Robert Yang, a game designer who created a game with a plot about leaked dick pics, told Motherboard in a Twitter message that Tumblr turning on Safe Mode was a turning point for his work—and now that the platform is banning it altogether, it’s not clear what will happen to these kinds of works.
“It’s kind of sad, because when I was evaluating different platforms to use for this, Tumblr was basically the only one that seemed big enough / with an art-oriented community / with a decent API / that would stand the test of time,” Yang said. “As someone who makes computer-based art, I worry a lot about preservation, and it kinda makes me wonder how much art and culture is getting destroyed here. Erotic art and sexuality is especially over-policed by platforms, by credit card companies, by fucked up laws like FOSTA.”
The communities that will feel this change the most will be the already-marginalized. “Tumblr banning adult content is a huge loss for the LGBTQ community, especially those with overlapping marginalized identities,” Kitty Stryker, a queer porn performer and consent activist, told Motherboard in an email. “For many, that’s the one place we could find porn that represents us, made by indie performers who created their own content outside of an often racist, transmisogynist, fatphobic industry. Tumblr was where our content could exist without pushing us into the restrictions of a misogynist, male dominated workplace.”

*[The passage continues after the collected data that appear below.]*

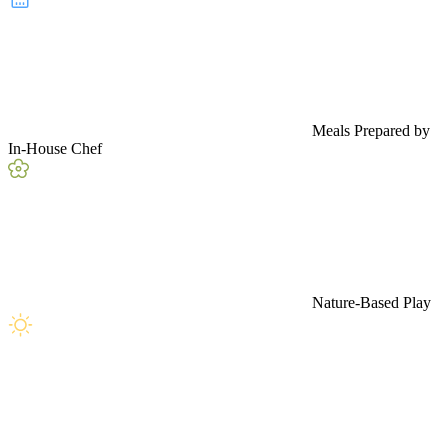
Meals Prepared by
In-House Chef
Nature-Based Play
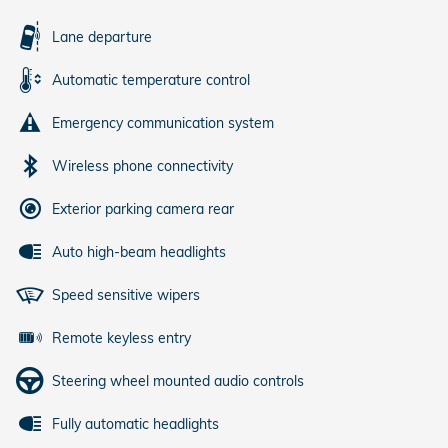
Lane departure
Automatic temperature control
Emergency communication system
Wireless phone connectivity
Exterior parking camera rear
Auto high-beam headlights
Speed sensitive wipers
Remote keyless entry
Steering wheel mounted audio controls
Fully automatic headlights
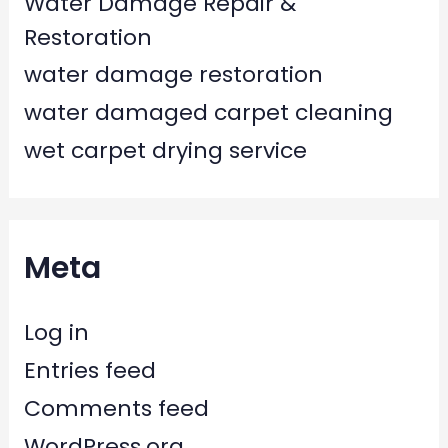
Water Damage Repair &
Restoration
water damage restoration
water damaged carpet cleaning
wet carpet drying service
Meta
Log in
Entries feed
Comments feed
WordPress.org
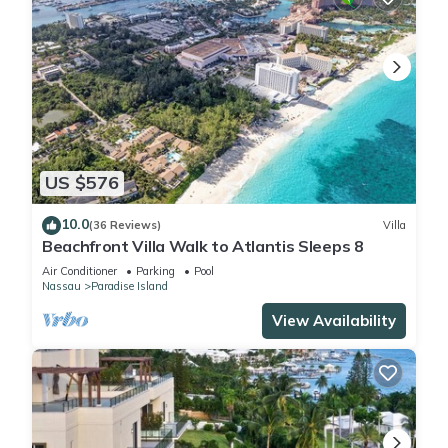
US $576
10.0
(36 Reviews)
Villa
Beachfront Villa Walk to Atlantis Sleeps 8
Air Conditioner
Parking
Pool
Nassau
Paradise Island
View Availability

Stryker also brought up that it’s one of the few places where explicit sex education could take place, in a society that ignores or actively attacks queer, kink, and non-monogamous relationships. “I’d be shocked if, since this depends on user reports, this doesn’t disproportionately affect users who are not white, cis, able bodied, slender, and feminine,” Stryker said. “It’s a huge loss from an identity affirming perspective, from an educational perspective, from a feminist erotica perspective.”